Scaling multi-agent reinforcement learning (MARL) systems faces severe coordination challenges and scalability bottlenecks as agent count increases. Method: This paper proposes LEED, a decentralized MARL framework that leverages large language models (LLMs) to generate high-quality, environment-specific instructional demonstrations; agents then incorporate these expert demonstrations into local policy optimization without centralized communication. A novel expert-policy loss function is introduced to explicitly guide policy learning via demonstration imitation. Contribution/Results: LEED significantly improves sample efficiency and training speed while preserving decentralization. Extensive experiments across multiple benchmark tasks demonstrate that LEED outperforms existing state-of-the-art methods in both final performance and convergence rate, achieving strong scalability, high sample efficiency, and rapid convergence—without requiring centralized coordination or explicit inter-agent communication.

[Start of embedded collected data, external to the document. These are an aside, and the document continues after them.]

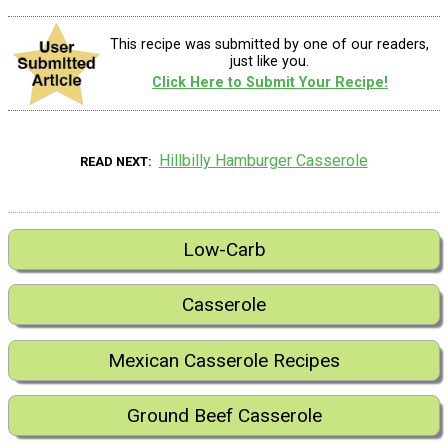
This recipe was submitted by one of our readers,
just like you.
Click Here to Submit Your Recipe!
Hillbilly Hamburger Casserole
READ NEXT
Low-Carb
Casserole
Mexican Casserole Recipes
Ground Beef Casserole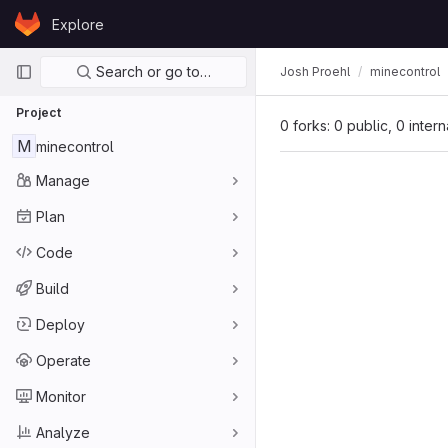
Skip to content
Explore
GitLab
Primary navigation
Search or go to…
Josh Proehl
minecontrol
Project
0 forks: 0 public, 0 inter
M
minecontrol
Manage
Plan
Code
Build
Deploy
Operate
Monitor
Analyze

Multi-agent reinforcement learning (MARL) holds substantial promise for intelligent decision-making in complex environments. However, it suffers from a coordination and scalability bottleneck as the number of agents increases. To address these issues, we propose the LLM-empowered expert demonstrations framework for multi-agent reinforcement learning (LEED). LEED consists of two components: a demonstration generation (DG) module and a policy optimization (PO) module. Specifically, the DG module leverages large language models to generate instructions for interacting with the environment, thereby producing high-quality demonstrations. The PO module adopts a decentralized training paradigm, where each agent utilizes the generated demonstrations to construct an expert policy loss, which is then integrated with its own policy loss. This enables each agent to effectively personalize and optimize its local policy based on both expert knowledge and individual experience. Experimental results show that LEED achieves superior sample efficiency, time efficiency, and robust scalability compared to state-of-the-art baselines.